The colour is the classic French Racing Blue of later R8 Gordinis, and the interior has also been updated to later Gordini specs in terms of instrumentation, seats and steering wheel. All in all a tasty period classic street racer thanks to Victor’s eye for detail.

Datsuns were perhaps unlikely performance contenders in the 1960s when they first arrived here.

But that all changed thanks to the rally exploits of Ewald van Bergen and Sarel van der Merwe, and the race track performance of the Thomas Family, which included father Bob, and sons Rob and Dan.

The famous Datsun was the Triple S, especially in Alconi Zero form, like these two examples here, owned and raced in the East London Classic Car series by friends Kevin Clayton and Barry Gradwell.

The air-cooled Volkswagen movement is huge all over the country and includes the later Type 3 square and fast-backs, and the incredibly pretty Karmann Ghias.

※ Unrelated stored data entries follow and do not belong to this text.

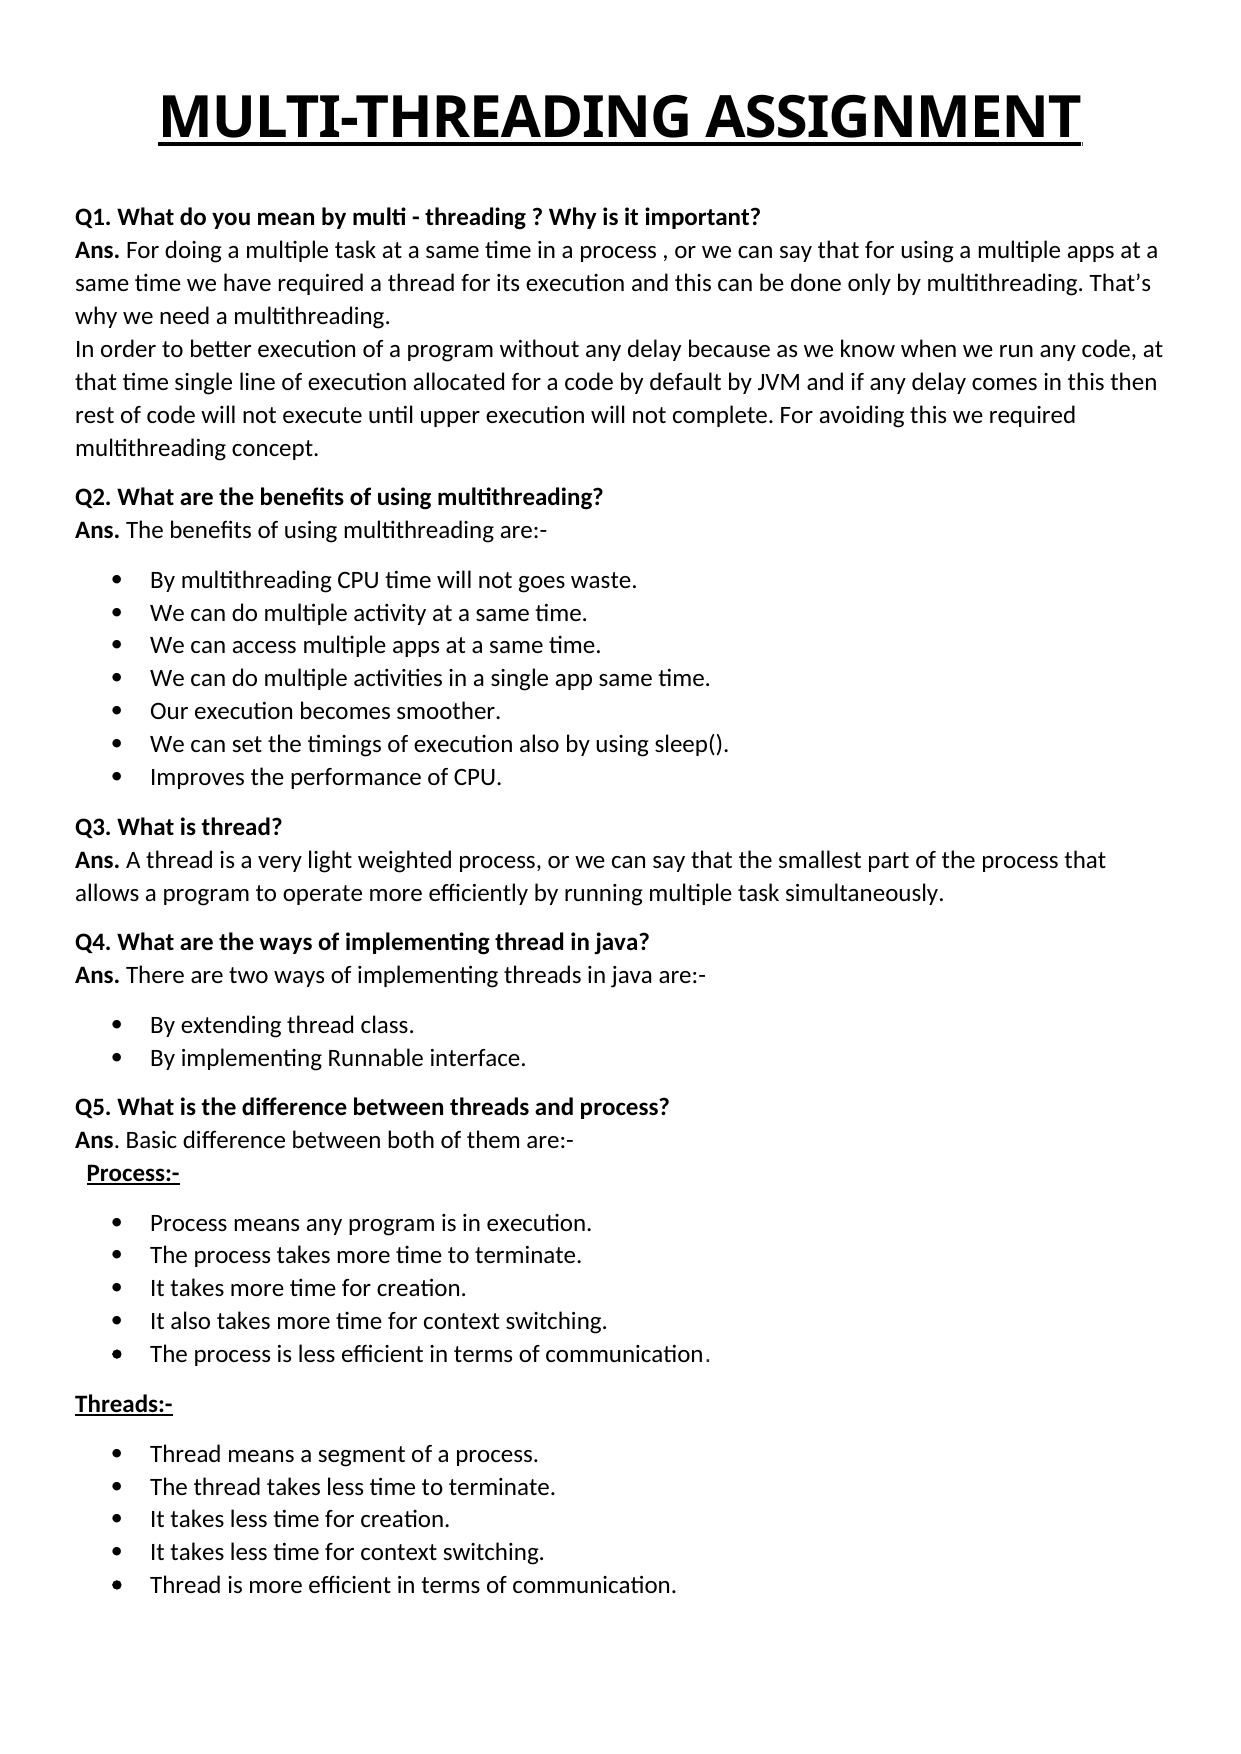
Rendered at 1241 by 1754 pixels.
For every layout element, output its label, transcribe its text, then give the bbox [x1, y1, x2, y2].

text Q3. What is thread? Ans. A thread is a very light weighted process, or we can say that the smallest part of the process that allows a program to operate more efficiently by running multiple task simultaneously. [75, 811, 1165, 907]
title MULTI-THREADING ASSIGNMENT [75, 75, 1165, 154]
text Threads:- [75, 1388, 1165, 1419]
list Our execution becomes smoother. [112, 696, 1165, 726]
list The process is less efficient in terms of communication. [112, 1338, 1165, 1369]
list It takes more time for creation. [112, 1273, 1165, 1303]
list Thread is more efficient in terms of communication. [112, 1569, 1165, 1630]
text Q2. What are the benefits of using multithreading? Ans. The benefits of using multithreading are:- [75, 481, 1165, 545]
list Thread means a segment of a process. [112, 1438, 1165, 1468]
list It also takes more time for context switching. [112, 1306, 1165, 1336]
list We can do multiple activities in a single app same time. [112, 663, 1165, 693]
text Q5. What is the difference between threads and process? Ans. Basic difference between both of them are:- Process:- [75, 1091, 1165, 1188]
text Q4. What are the ways of implementing thread in java? Ans. There are two ways of implementing threads in java are:- [75, 926, 1165, 990]
list It takes less time for context switching. [112, 1536, 1165, 1567]
list The thread takes less time to terminate. [112, 1471, 1165, 1501]
list Process means any program is in execution. [112, 1207, 1165, 1237]
list We can access multiple apps at a same time. [112, 630, 1165, 660]
text Q1. What do you mean by multi - threading ? Why is it important? Ans. For doing a multiple task at a same time in a process , or we can say that for using a multiple apps at a same time we have required a thread for its execution and this can be done only by multithreading. That’s why we need a multithreading. In order to better execution of a program without any delay because as we know when we run any code, at that time single line of execution allocated for a code by default by JVM and if any delay comes in this then rest of code will not execute until upper execution will not complete. For avoiding this we required multithreading concept. [75, 201, 1165, 462]
list By multithreading CPU time will not goes waste. [112, 564, 1165, 594]
list We can do multiple activity at a same time. [112, 597, 1165, 627]
list The process takes more time to terminate. [112, 1240, 1165, 1270]
list It takes less time for creation. [112, 1503, 1165, 1534]
list Improves the performance of CPU. [112, 761, 1165, 792]
list We can set the timings of execution also by using sleep(). [112, 728, 1165, 759]
list By extending thread class. [112, 1009, 1165, 1039]
list By implementing Runnable interface. [112, 1042, 1165, 1072]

In fact this excellent 1958 Ghia convertible, beautifully restored by Attie van der Walt, received a careful going over by Car Torque’s resident Ghia freak and content editor, Stuart Johnston.

Stuart bought the car in Cape Town in 1993 and was some way into a restoration project when a move back to Jo’burg forced him to sell it. It was great for Stuart to see the Ghia ‘Vert so faithfully restored, eight years down the track.